*This short essay comes from the book “Pure Writerly Moments.” You can read the book for free on Wattpad. Click this link to read more: https://www.wattpad.com/504349120-pure-writerly-moments-the-best-of-goodreads-blog
I sometimes wonder what it would feel like to be a columnist or a TV writer, some job with a deadline. Everything would be a thing about to be finished. The pressure of deadlines would thump against the back of my skull with every whack of the keys (of a classic newspaper typewriter of course). There would be a paranoid fever right before submitting my work — Is it any good? Is it any good?…Oh God, please let it be good. But, beyond this paranoia perhaps there would be a kind of catharsis in letting things go…you would have none of the neurosis of the constant novelist and his twenty-eight drafts. If there is any regret, it would soon be quashed by the ever-present tyranny of the next deadline.

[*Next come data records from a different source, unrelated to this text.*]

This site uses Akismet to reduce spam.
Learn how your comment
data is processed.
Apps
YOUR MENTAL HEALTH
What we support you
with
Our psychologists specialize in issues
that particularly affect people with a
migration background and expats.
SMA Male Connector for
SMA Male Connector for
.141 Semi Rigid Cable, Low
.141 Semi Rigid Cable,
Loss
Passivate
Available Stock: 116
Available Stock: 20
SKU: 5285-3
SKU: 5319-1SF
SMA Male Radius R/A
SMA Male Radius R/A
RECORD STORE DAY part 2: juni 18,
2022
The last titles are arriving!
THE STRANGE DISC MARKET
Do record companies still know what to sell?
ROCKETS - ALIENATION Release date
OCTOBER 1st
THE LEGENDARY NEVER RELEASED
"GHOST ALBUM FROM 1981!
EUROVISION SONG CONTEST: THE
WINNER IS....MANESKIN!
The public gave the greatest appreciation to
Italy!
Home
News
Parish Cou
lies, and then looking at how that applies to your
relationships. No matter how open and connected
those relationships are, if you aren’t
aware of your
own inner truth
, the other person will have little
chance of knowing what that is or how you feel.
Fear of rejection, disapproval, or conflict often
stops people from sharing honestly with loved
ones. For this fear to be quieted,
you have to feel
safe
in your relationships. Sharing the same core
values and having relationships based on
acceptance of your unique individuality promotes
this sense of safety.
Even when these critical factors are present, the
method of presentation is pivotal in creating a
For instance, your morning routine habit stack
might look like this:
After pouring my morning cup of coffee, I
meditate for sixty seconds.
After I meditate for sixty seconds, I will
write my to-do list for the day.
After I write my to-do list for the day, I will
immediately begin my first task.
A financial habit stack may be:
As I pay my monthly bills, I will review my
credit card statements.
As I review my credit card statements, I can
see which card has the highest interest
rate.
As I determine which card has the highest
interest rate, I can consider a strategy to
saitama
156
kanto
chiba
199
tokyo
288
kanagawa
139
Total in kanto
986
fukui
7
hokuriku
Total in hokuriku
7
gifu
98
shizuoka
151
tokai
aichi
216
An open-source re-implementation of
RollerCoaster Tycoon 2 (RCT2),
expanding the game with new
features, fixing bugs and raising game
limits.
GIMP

I tried to have some of the mentality of the columnist or TV writer as I wrote this book — write, publish, repeat. Let go of regret. Find a kind of purity in imperfection.

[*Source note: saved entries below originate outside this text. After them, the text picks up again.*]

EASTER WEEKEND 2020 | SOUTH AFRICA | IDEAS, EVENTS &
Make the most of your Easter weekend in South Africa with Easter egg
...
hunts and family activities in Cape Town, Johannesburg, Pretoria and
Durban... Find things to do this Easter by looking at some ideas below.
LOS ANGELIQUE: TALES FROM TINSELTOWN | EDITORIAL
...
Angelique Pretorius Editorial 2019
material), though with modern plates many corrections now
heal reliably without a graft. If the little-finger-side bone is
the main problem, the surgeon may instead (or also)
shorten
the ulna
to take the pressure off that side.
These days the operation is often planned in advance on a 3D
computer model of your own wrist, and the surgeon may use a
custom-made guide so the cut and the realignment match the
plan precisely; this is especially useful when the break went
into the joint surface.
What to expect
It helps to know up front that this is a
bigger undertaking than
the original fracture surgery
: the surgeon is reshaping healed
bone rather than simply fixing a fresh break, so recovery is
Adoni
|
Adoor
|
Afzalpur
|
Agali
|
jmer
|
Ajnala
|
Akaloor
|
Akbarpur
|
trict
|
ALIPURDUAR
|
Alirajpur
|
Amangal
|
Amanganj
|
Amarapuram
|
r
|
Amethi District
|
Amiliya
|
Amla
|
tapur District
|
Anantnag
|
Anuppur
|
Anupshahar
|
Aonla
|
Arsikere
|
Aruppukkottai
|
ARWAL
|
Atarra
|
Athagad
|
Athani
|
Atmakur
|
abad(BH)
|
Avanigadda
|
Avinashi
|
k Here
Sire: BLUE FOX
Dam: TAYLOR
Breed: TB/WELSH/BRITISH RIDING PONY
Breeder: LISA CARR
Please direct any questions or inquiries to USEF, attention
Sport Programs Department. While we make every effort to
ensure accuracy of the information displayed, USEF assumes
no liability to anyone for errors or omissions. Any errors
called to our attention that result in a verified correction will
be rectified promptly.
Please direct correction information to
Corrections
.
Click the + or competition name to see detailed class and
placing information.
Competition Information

Haruki Murakami, in his book Dance, Dance, Dance, had this main character who wrote for newsletters and corporate pamphlets. And he said that his job was like “shoveling snow”. He would write material. It would be published somewhere. And he could never tell how serious it would be taken or how necessary it was to the world…but somebody had to shovel the snow. And there was always more snow to shovel.
There was no deadline for any of the material written for this book and there is no deadline for any of the material that may or may not appear after. It’ll be hard to tell whether it gets read more or less than some article in the “Forklift Operator’s Weekly Newsletter” or “Private Jet Stewardess Monthly”. If I am shoveling snow, then I am sure that the sidewalk will never be completely clear. More snow falls, and I keep shoveling. Without Nielsen Ratings or letters from my column’s readers, I find a way to construct my own understanding of better, of what counts as progress — and I keep going.

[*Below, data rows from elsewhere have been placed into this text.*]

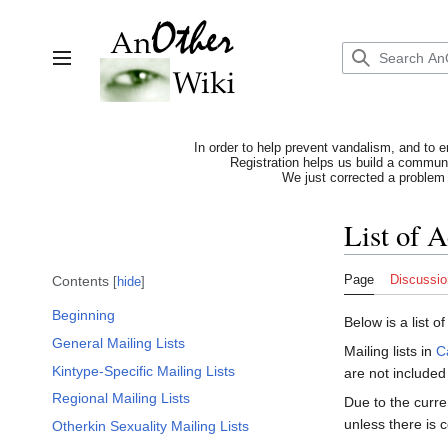
Jump
to
content
Toggle sidebar
In order to help prevent vandalism, and to e
Registration helps us build a communit
We just corrected a problem 
List of 
Page
Discussio
Contents
hide
Beginning
Below is a list o
General Mailing Lists
Mailing lists in
C
Kintype-Specific Mailing Lists
are not included i
Regional Mailing Lists
Due to the curre
unless there is c
Otherkin Sexuality Mailing Lists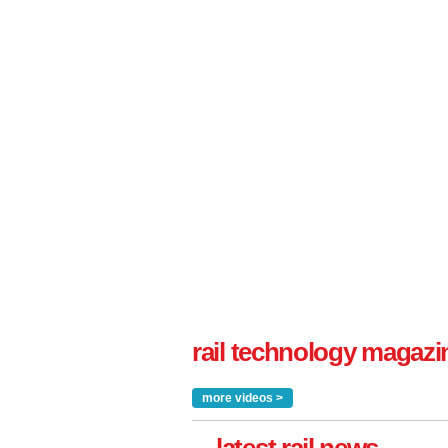
rail technology magazi
more videos >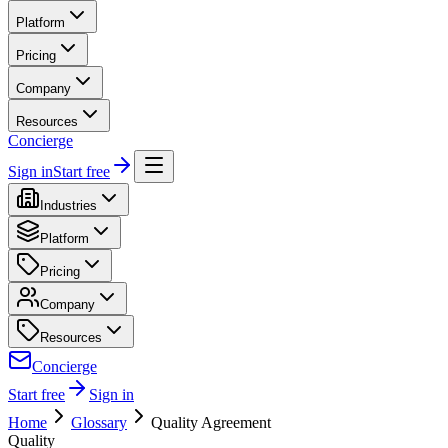
Platform
Pricing
Company
Resources
Concierge
Sign in
Start free
Industries
Platform
Pricing
Company
Resources
Concierge
Start free
Sign in
Home
Glossary
Quality Agreement
Quality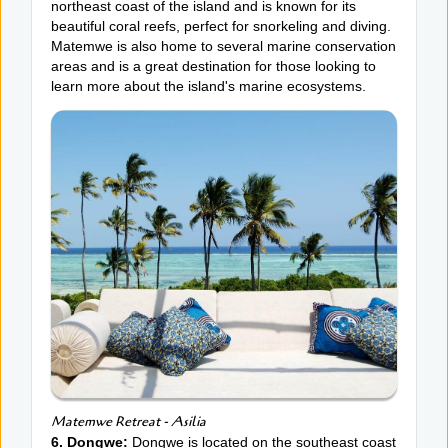
northeast coast of the island and is known for its
beautiful coral reefs, perfect for snorkeling and diving.
Matemwe is also home to several marine conservation
areas and is a great destination for those looking to
learn more about the island's marine ecosystems.
Matemwe Retreat - Asilia
6. Dongwe:
Dongwe is located on the southeast coast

No text in this book is ever final. Everything is at once complete and incomplete. Like a backpacker in a strange land, I wander, and I make “good time” in the sense that every word is the best word I can write within the moment– the emphasis being on “good” instead of “time”.
But rest assured every bit of the snow shoveled for this book was a good time. And since Pure Writerly Moments can’t help but be a good time, I suspect this book will remain eternally in progress.